» TO DO: From the first line to the last, return the data exactly, with no pictures.

» DATASET EXTRACT:
━━━━━━━━━━━━━━━━━━━━━━━━━━━━━━
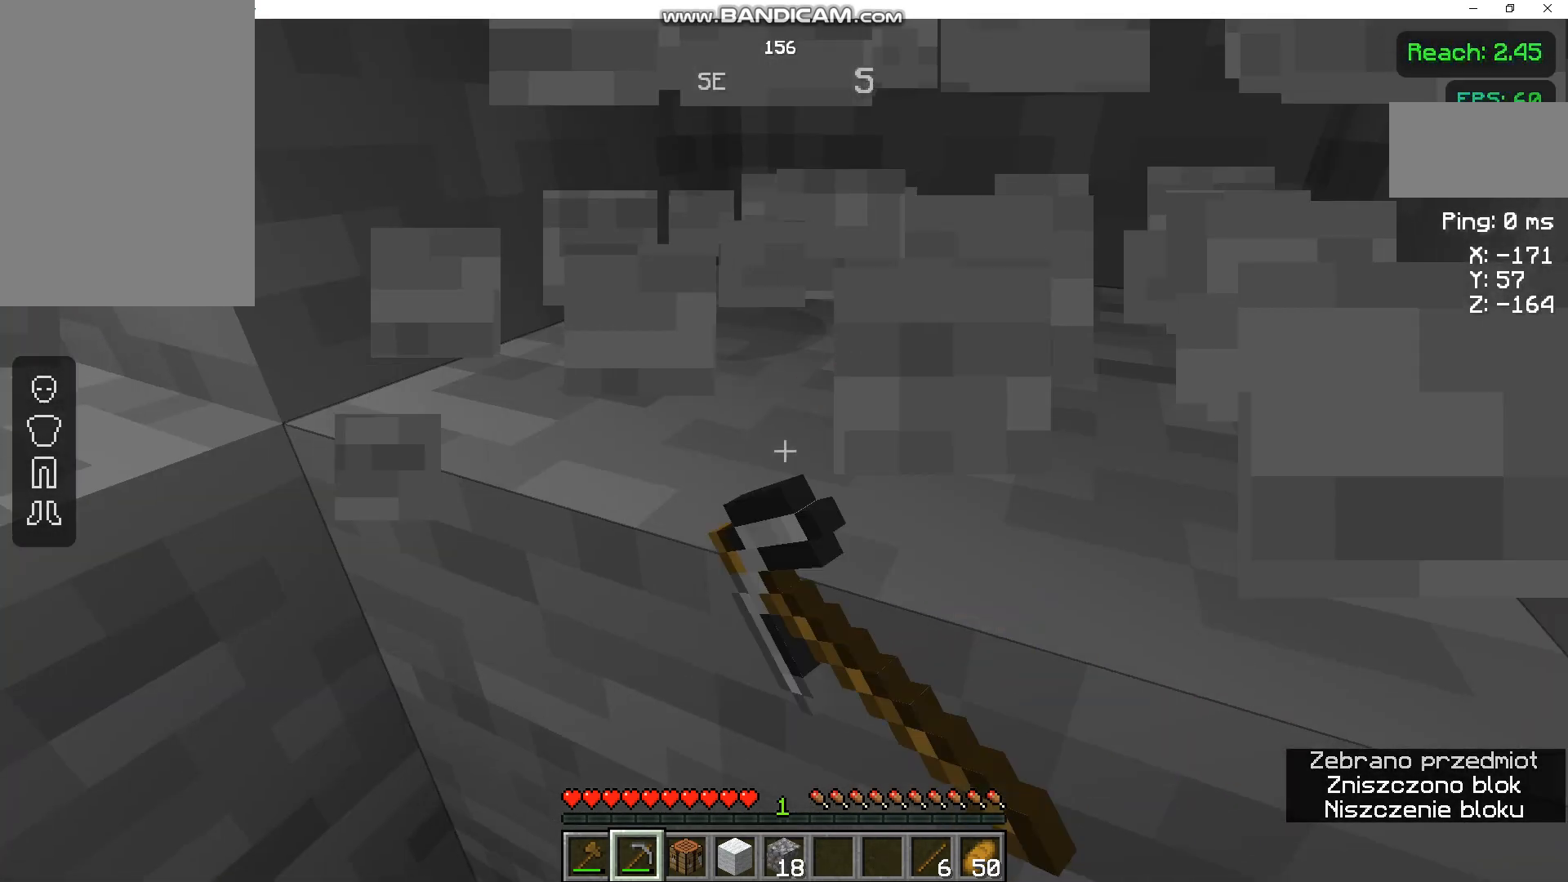
{"keys": ["d", "w"], "mouse": ["left"], "events": []}
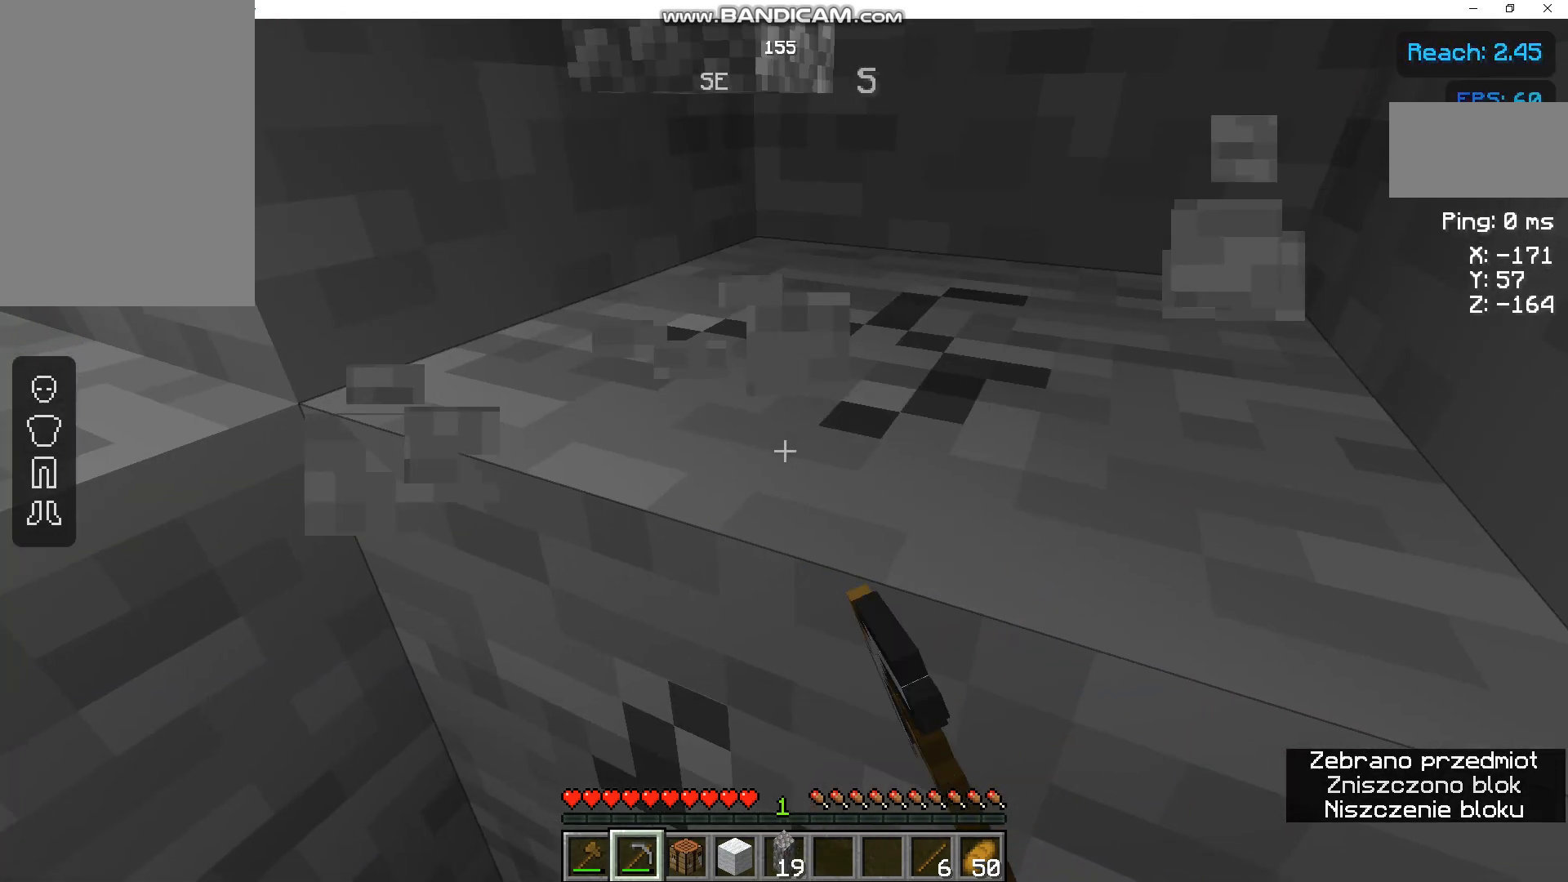
{"keys": ["w"], "mouse": ["left"], "events": [[500, "d", "up"]]}
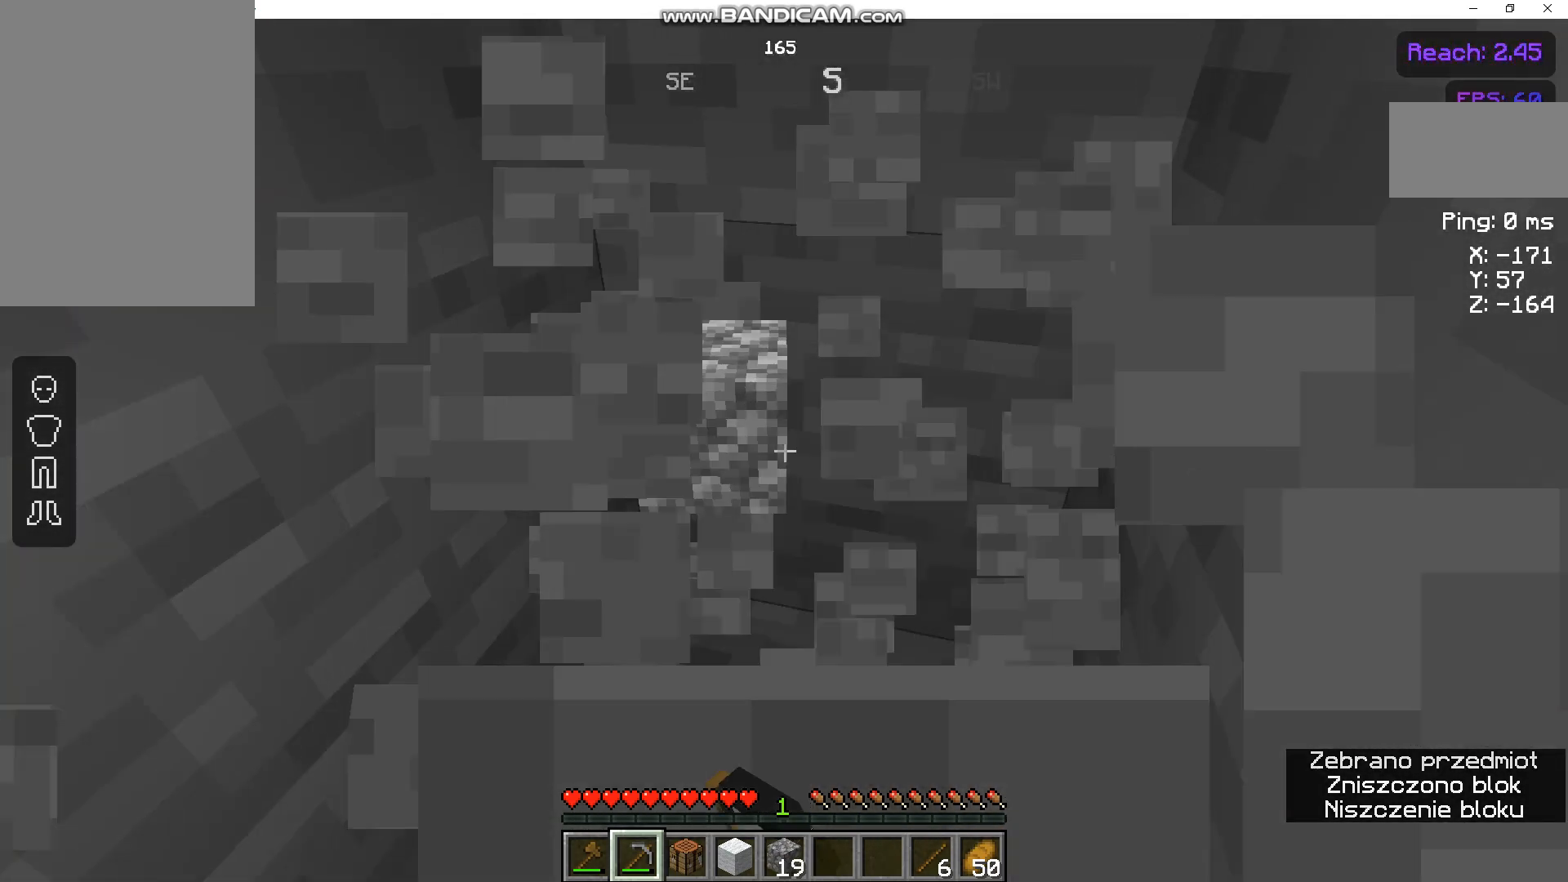
{"keys": [], "mouse": [], "events": [[100, "mouse_left", "up"], [267, "w", "up"]]}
━━━━━━━━━━━━━━━━━━━━━━━━━━━━━━
» SOLUTION BELOW:
{"keys": ["d", "w"], "mouse": ["left"], "events": []}
{"keys": ["w"], "mouse": ["left"], "events": [[500, "d", "up"]]}
{"keys": [], "mouse": [], "events": [[100, "mouse_left", "up"], [267, "w", "up"]]}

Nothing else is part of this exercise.